Potensi wisata maleo juga direspons dengan membuat kelompok usaha kuliner, homestay, dan pelatihan pemandu wisata. Semua didorong TNBNW demi relasi positif warga dengan area konservasi.
Menurut Agung Triono, di Dumoga Timur, kecamatan dua suaka maleo, area hutan konservasi TNBNW langsung berbatasan dengan area penggunaan lain (APL) masyarakat, seperti perkebunan dan tambang. Akibatnya, kerap ada perambahan.
”Tugas pokok dan fungsi kami sebenarnya konservasi. Namun, karena cakupan area luas sekali, kami tidak bisa sendirian. Pelibatan masyarakat dengan mengubah merambah hutan ke kegiatan ekonomi lain. Salah satunya mengembangkan ekowisata,” katanya.

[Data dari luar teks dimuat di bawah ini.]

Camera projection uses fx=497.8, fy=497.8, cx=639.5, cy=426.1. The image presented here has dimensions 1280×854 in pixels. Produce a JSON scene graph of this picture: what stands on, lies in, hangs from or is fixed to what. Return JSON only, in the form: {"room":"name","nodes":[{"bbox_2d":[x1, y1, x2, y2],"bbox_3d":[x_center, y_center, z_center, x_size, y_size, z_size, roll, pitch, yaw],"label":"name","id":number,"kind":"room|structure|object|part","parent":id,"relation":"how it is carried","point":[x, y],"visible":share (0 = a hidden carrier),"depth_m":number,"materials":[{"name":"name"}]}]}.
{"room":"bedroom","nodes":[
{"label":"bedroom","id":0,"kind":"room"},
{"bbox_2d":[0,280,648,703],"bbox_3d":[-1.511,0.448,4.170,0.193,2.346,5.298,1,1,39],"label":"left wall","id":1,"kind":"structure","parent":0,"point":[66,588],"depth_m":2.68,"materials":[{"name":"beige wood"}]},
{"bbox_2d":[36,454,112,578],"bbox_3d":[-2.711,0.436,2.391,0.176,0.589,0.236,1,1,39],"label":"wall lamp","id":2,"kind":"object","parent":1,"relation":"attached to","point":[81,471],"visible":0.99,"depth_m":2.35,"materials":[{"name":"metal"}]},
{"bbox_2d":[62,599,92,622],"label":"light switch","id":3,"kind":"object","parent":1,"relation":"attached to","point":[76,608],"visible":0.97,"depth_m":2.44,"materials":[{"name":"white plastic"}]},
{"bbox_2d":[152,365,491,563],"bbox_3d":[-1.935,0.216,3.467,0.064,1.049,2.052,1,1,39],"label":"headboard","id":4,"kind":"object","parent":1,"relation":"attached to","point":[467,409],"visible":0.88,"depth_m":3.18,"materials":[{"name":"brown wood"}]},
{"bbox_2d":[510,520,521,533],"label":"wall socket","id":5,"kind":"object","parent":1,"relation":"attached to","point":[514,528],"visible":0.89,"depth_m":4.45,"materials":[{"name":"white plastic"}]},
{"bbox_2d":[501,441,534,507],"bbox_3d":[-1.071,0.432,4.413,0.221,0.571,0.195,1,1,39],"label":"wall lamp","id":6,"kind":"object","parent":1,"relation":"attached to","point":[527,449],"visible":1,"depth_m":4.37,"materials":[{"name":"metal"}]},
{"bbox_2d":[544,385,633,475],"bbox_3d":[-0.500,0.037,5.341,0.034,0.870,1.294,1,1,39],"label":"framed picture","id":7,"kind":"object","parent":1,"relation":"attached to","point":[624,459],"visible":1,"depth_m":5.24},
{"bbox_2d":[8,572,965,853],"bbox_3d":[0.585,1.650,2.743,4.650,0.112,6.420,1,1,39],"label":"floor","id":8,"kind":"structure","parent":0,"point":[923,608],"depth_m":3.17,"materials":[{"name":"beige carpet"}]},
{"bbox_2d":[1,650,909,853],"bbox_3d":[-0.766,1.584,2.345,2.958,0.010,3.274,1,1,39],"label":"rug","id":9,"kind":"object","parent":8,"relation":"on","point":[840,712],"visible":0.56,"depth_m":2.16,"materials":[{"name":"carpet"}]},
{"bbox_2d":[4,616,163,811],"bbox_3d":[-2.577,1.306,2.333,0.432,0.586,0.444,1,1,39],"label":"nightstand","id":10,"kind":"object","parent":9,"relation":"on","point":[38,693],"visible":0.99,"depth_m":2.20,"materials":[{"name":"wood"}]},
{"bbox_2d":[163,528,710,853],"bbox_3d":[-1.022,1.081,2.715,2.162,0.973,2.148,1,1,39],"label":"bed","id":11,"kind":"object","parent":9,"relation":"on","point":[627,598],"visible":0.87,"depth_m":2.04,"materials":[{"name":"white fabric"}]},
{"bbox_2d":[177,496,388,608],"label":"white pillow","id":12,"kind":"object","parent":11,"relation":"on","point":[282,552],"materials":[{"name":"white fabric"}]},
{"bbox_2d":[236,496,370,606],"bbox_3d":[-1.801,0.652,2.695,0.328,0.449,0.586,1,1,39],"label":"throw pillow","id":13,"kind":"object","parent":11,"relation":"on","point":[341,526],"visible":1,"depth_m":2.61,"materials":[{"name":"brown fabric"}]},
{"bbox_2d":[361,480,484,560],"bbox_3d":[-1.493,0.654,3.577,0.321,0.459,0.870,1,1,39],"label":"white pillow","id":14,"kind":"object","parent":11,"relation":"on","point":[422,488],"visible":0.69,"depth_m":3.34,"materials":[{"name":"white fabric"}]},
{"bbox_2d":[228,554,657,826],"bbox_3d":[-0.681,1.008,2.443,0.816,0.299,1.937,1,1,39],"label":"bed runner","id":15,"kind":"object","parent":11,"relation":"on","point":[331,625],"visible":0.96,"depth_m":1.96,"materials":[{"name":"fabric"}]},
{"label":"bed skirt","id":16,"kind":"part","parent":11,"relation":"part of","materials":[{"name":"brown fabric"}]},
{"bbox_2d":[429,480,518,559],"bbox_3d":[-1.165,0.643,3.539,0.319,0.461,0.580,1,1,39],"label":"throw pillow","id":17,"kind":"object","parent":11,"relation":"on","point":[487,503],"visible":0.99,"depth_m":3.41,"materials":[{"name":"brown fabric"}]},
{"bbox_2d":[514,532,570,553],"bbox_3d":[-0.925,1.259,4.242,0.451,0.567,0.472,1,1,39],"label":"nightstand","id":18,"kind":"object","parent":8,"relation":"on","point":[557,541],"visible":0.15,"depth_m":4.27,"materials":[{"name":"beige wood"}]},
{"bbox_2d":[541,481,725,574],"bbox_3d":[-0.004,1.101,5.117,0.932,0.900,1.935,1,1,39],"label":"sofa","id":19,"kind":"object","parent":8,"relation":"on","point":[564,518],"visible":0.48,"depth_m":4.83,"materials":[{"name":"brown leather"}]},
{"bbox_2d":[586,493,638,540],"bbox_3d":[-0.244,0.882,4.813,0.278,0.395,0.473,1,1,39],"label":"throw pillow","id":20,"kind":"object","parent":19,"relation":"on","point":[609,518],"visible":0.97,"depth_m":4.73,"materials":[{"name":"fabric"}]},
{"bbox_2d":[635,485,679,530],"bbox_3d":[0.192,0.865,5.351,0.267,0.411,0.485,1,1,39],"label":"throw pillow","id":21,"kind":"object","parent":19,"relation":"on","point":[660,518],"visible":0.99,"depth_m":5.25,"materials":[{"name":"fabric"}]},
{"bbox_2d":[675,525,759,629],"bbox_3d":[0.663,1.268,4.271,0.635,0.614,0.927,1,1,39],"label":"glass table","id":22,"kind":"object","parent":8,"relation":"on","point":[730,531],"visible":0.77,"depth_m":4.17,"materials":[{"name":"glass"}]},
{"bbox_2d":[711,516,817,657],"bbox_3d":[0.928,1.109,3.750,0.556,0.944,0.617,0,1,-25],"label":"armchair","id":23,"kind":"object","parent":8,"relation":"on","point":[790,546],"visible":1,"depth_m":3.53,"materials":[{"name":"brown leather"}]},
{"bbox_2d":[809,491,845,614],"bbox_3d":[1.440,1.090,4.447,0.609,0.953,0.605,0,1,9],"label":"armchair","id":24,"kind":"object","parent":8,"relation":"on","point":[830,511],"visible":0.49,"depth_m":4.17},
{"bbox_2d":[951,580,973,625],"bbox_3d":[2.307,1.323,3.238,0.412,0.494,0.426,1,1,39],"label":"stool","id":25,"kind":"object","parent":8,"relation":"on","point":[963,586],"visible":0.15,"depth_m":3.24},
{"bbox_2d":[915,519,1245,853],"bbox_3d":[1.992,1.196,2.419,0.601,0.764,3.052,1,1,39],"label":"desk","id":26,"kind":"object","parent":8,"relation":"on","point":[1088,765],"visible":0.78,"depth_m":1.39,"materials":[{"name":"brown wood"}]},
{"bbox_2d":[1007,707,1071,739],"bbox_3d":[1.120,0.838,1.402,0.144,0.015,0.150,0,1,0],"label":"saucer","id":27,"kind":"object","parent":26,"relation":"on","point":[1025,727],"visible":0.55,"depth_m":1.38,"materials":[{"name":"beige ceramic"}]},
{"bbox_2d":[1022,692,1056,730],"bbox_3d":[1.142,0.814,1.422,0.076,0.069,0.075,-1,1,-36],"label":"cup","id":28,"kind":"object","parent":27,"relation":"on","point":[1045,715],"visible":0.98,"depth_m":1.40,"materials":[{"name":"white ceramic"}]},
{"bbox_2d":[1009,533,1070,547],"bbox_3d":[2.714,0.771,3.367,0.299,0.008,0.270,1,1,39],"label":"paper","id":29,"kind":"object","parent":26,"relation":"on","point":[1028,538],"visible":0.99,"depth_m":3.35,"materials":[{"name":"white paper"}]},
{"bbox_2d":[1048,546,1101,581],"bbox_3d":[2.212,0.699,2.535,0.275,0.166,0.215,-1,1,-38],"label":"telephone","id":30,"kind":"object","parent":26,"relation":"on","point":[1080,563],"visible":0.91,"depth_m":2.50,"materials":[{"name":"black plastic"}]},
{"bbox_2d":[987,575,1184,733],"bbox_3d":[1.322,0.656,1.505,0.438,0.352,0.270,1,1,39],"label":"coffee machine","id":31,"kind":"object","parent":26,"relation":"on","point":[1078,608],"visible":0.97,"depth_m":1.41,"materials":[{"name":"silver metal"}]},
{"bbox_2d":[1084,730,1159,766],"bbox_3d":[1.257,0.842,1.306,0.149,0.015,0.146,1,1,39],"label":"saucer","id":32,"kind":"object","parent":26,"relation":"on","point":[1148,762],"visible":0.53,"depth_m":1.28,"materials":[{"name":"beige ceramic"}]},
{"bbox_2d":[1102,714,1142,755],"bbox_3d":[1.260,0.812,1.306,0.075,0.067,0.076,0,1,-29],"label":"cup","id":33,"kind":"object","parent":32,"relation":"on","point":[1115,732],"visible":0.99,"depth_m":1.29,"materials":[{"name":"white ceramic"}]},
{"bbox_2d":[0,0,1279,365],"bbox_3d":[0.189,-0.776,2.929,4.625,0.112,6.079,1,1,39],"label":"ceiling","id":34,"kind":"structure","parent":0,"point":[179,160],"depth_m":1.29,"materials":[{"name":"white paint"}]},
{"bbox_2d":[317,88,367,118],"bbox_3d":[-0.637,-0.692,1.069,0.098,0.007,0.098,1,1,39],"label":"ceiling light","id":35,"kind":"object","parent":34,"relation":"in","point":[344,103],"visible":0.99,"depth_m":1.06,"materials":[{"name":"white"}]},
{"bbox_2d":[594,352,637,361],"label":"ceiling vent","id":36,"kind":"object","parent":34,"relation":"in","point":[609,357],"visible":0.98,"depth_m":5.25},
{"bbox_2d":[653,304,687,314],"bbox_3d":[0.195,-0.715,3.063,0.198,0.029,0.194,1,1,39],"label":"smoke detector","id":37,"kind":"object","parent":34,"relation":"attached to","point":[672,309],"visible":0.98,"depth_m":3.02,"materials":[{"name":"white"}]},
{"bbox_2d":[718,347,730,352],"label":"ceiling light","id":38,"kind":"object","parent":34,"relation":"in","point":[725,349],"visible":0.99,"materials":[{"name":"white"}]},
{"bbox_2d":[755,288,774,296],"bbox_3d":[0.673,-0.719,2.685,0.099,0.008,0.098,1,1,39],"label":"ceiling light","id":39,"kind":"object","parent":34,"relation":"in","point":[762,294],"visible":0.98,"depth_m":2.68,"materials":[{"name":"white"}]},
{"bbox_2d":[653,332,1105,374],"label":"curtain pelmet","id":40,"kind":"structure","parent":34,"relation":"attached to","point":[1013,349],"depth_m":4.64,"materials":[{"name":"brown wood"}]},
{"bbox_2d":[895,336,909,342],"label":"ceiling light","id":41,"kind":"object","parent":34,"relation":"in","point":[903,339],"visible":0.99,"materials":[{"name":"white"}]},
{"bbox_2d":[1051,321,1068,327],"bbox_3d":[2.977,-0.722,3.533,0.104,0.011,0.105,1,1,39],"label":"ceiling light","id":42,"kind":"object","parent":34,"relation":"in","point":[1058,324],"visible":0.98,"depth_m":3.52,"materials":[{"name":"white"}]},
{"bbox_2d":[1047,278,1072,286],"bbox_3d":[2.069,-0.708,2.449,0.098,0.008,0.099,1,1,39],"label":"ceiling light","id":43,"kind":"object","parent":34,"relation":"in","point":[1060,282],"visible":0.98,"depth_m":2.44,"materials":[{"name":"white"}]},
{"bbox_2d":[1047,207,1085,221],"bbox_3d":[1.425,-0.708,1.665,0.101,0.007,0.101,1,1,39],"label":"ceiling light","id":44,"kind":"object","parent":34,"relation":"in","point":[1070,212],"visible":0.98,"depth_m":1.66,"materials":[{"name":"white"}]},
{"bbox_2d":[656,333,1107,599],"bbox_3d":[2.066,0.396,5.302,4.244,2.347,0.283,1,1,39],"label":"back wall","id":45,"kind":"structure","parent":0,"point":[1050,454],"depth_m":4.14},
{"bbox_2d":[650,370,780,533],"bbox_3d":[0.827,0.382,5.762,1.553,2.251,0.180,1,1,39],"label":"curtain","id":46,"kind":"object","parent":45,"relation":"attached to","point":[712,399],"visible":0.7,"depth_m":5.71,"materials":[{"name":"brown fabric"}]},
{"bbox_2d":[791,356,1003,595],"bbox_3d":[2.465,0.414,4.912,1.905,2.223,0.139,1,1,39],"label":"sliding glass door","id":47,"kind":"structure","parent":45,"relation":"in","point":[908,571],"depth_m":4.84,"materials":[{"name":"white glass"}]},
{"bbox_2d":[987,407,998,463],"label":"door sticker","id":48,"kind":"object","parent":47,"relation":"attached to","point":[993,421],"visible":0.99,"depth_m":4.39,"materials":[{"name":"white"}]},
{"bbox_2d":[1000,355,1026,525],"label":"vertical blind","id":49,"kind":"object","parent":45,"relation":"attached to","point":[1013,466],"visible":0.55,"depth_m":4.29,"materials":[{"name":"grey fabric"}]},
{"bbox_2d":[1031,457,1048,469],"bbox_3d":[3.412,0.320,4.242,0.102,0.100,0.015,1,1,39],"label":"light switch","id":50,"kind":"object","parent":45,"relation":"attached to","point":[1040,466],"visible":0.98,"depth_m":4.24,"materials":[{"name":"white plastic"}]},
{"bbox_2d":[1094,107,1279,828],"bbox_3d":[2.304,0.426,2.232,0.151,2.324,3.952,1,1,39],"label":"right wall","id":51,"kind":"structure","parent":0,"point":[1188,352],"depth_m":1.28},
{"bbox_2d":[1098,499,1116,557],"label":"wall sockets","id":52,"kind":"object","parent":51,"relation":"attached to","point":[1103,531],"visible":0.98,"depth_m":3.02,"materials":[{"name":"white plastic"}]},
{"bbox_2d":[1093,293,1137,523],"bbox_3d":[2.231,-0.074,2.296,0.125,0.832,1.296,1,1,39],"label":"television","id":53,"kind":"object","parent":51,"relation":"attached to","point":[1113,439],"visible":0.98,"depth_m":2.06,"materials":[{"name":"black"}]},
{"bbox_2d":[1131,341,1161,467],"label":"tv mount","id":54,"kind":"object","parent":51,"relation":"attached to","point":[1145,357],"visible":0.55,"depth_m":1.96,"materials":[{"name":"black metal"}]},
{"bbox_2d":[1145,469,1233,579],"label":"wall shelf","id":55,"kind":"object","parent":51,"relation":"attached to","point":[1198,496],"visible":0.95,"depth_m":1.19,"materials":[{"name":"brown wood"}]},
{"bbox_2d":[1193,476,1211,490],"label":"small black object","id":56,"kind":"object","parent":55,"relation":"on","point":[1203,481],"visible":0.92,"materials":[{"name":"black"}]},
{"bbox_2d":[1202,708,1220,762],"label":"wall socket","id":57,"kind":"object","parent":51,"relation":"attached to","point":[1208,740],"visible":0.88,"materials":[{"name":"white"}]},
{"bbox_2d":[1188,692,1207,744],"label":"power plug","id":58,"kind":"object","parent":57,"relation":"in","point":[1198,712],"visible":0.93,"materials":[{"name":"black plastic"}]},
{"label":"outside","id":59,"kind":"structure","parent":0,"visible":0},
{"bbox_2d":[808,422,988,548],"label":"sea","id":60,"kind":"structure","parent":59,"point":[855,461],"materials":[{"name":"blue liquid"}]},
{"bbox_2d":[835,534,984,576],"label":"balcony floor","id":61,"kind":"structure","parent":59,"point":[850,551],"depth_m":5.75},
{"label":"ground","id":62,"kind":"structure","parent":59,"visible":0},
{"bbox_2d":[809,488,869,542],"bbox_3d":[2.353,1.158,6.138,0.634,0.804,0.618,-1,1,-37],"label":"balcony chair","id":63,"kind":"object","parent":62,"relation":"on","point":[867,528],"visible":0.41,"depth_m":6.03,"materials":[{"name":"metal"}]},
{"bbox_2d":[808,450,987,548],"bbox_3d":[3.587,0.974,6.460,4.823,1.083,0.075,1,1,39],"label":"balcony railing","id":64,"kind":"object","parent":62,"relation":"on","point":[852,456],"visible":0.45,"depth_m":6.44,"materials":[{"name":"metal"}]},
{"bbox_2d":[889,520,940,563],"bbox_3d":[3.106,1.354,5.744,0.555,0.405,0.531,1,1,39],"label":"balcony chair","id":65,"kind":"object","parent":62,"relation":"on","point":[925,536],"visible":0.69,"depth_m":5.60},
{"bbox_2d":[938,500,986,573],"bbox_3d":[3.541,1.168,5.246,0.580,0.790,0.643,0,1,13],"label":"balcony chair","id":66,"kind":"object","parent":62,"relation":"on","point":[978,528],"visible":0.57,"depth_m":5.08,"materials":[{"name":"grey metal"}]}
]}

Upaya konservasi maleo dan habitatnya diyakini berhasil jika masyarakat paham. Warga desa dilatih menjadi pemandu dan pengelola wisata.
Dengan begitu, alam memberi manfaat ekonomi bagi warga. ”Tujuan besar kami menjadikan masyarakat pengelola wisata keberadaan maleo. Karena itu, mereka harus juga menjadi subyek konservasi, harus dilibatkan dalam perencanaan dan eksekusinya,” ujar Agung.
Hingga akhir 2018, 13 desa di sekitar TNBNW dibina mengembangkan ekowisata. Ekosistem wisata dibentuk, mulai dari pemandu, kelompok kuliner, homestay, hingga oleh-oleh. Menurut Agung, lembaga seperti dinas pariwisata serta dinas koperasi dan UMKM perlu berkolaborasi mengembangkan apa yang dimulai TNBNW.
”Tantangannya perbedaan perspektif pariwisata. Kami ingin jadi ecotourism, tetapi perspektif pemerintah mass tourism. Maleo memang jadi daya tarik, tetapi daya tahan alam perlu dijaga. Jangan sampai seperti terumbu karang di Taman Laut Bunaken (Manado) yang rusak karena kunjungan berlebihan,” kata Agung.
Maleo tidak hanya unik, tetapi juga kisah satwa endemik Sulawesi. Jika pemerintah serius, kesejahteraan masyarakat pun terungkit.